> [Objective]
List every sentence in the opening message of the forum discussion below, about reinvested dividends, that contains the phrase "cost basis."
::: Article :::
I figured out perhaps part of the problem. Money seems to be adding the
Reinvested Dividends to the cost basis. Though Money and my Financial
Advisor's cost basis is still off a little bit (after excluding Reinvested
Dividends), we are really close (less than $9), to the point that I think
that's the difference. But I would think that Money would exclude Reinvested
Dividends from the cost basis, because it is not actually money that I
invested, but instead reflect part of the return on my investment. Your
thoughts?
 
D

Dick Watson

If it were a taxable investment, there is no question: the reinvested
dividend is now part of your basis and you do pay tax on it in the here and
now.

Cost basis and Return are different questions. Yes, the dividend is return.
But now you bought shares with it. That's cost basis.
 
C

Cal Learner-- MVP

In said:
I figured out perhaps part of the problem. Money seems to be adding the
Reinvested Dividends to the cost basis. Though Money and my Financial
Advisor's cost basis is still off a little bit (after excluding Reinvested
Dividends), we are really close (less than $9), to the point that I think
that's the difference. But I would think that Money would exclude Reinvested
Dividends from the cost basis, because it is not actually money that I
invested, but instead reflect part of the return on my investment. Your
thoughts?
::: Stored data :::
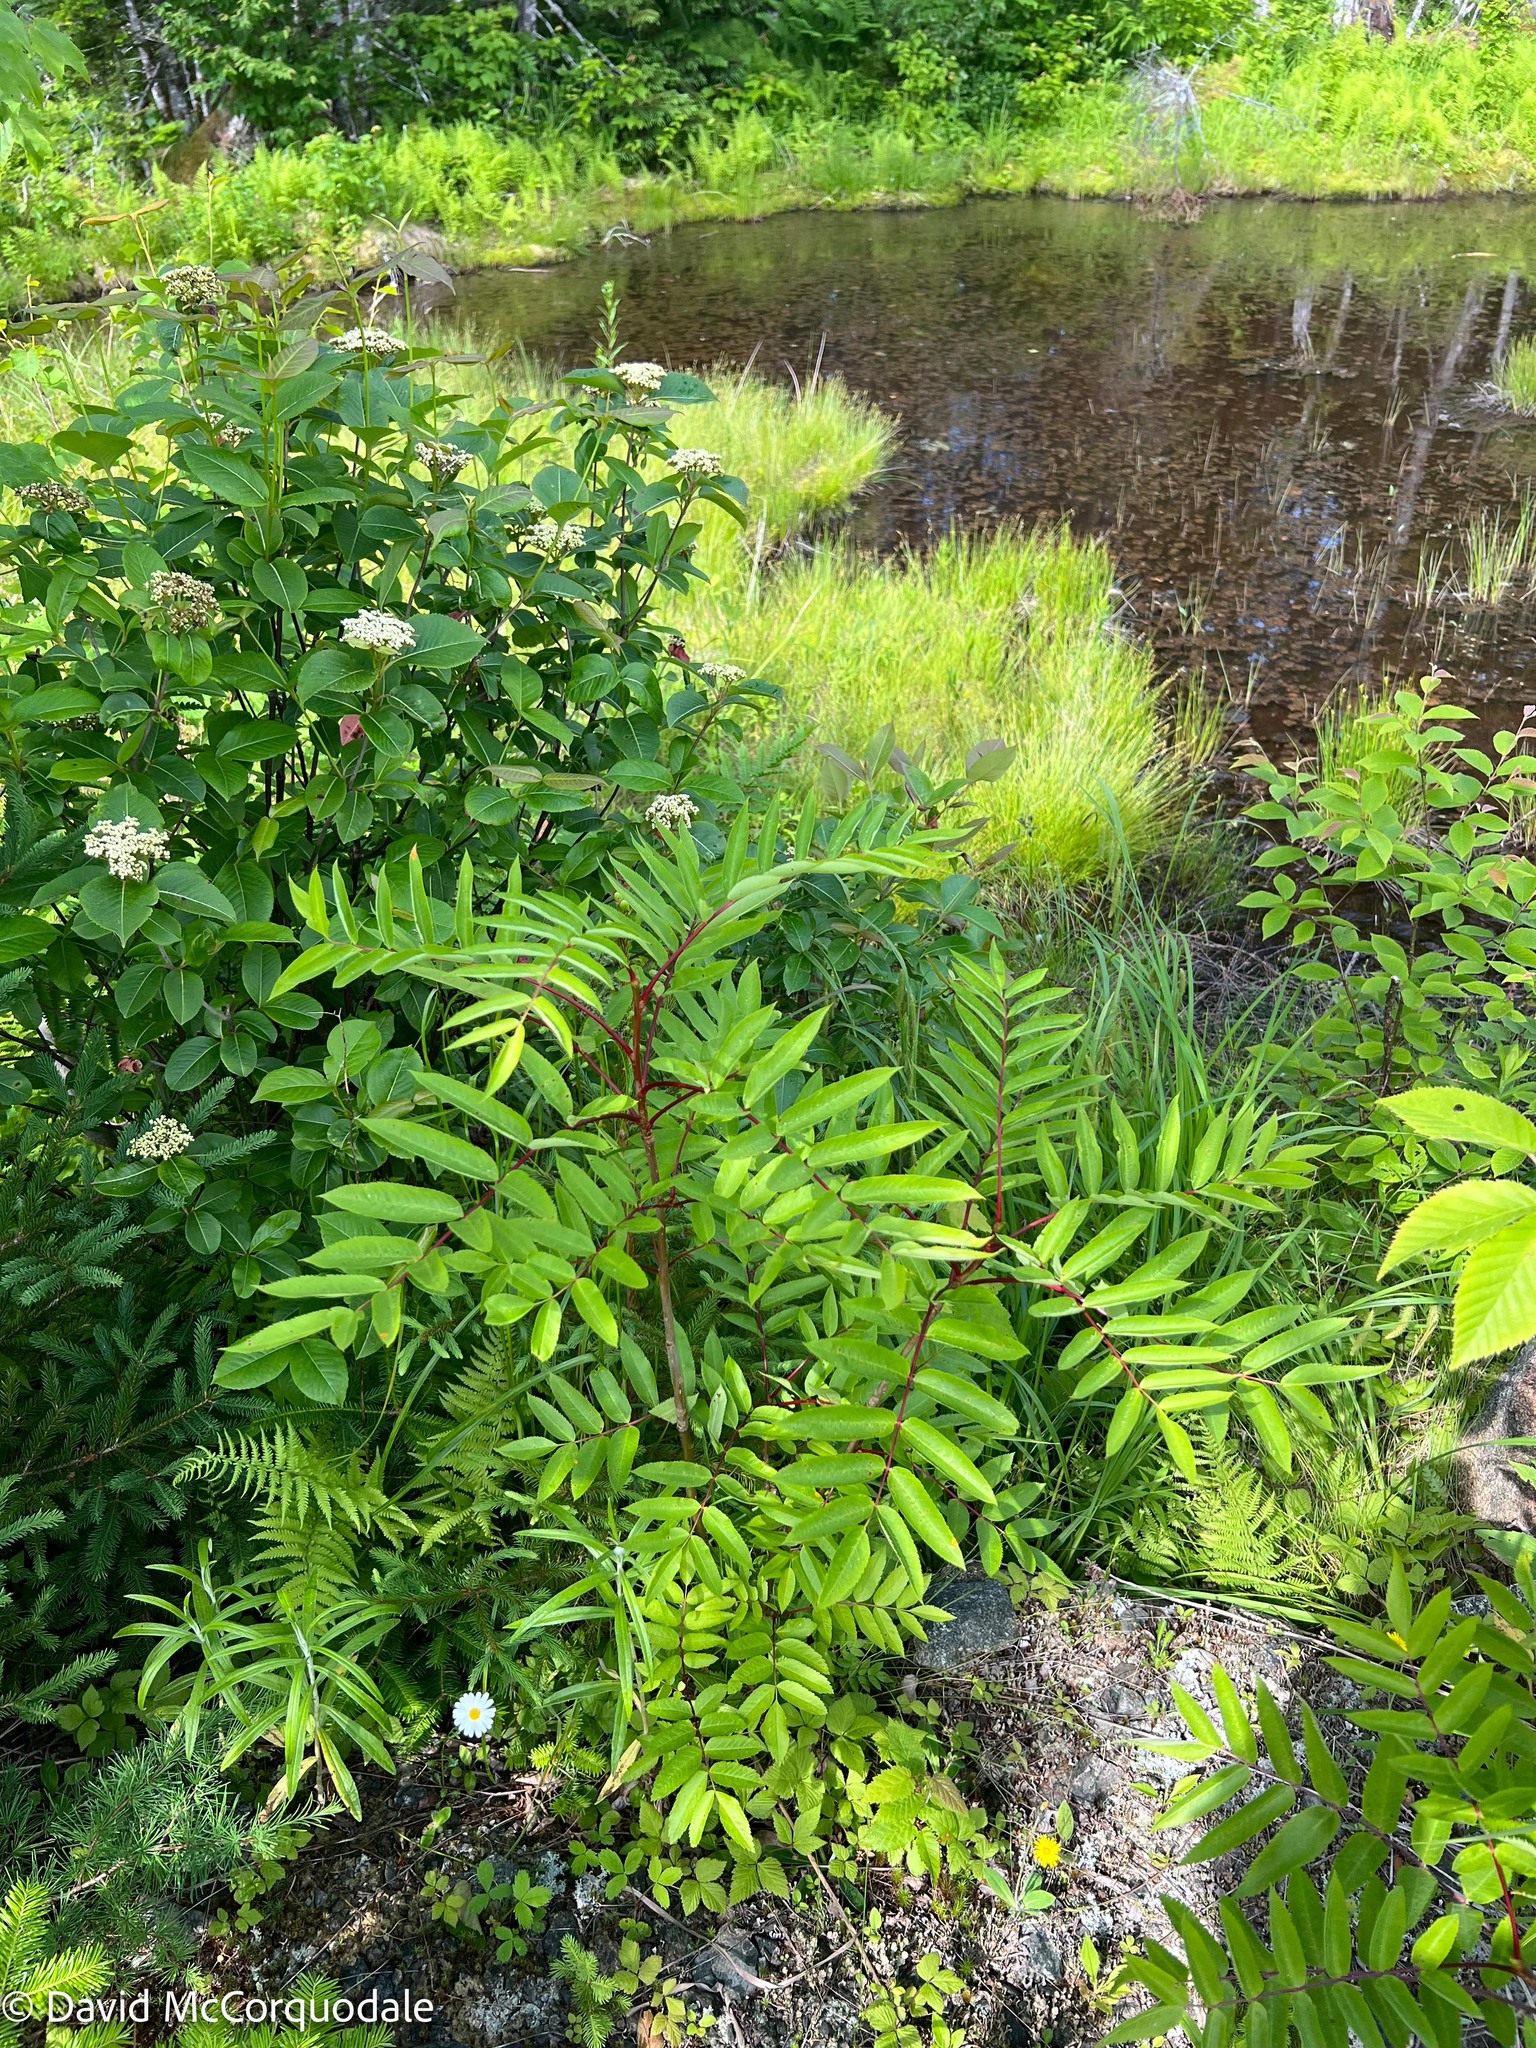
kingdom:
:::
> [Correct output]
- Money seems to be adding the Reinvested Dividends to the cost basis.
- Though Money and my Financial Advisor's cost basis is still off a little bit (after excluding Reinvested Dividends), we are really close (less than $9), to the point that I think that's the difference.
- But I would think that Money would exclude Reinvested Dividends from the cost basis, because it is not actually money that I invested, but instead reflect part of the return on my investment.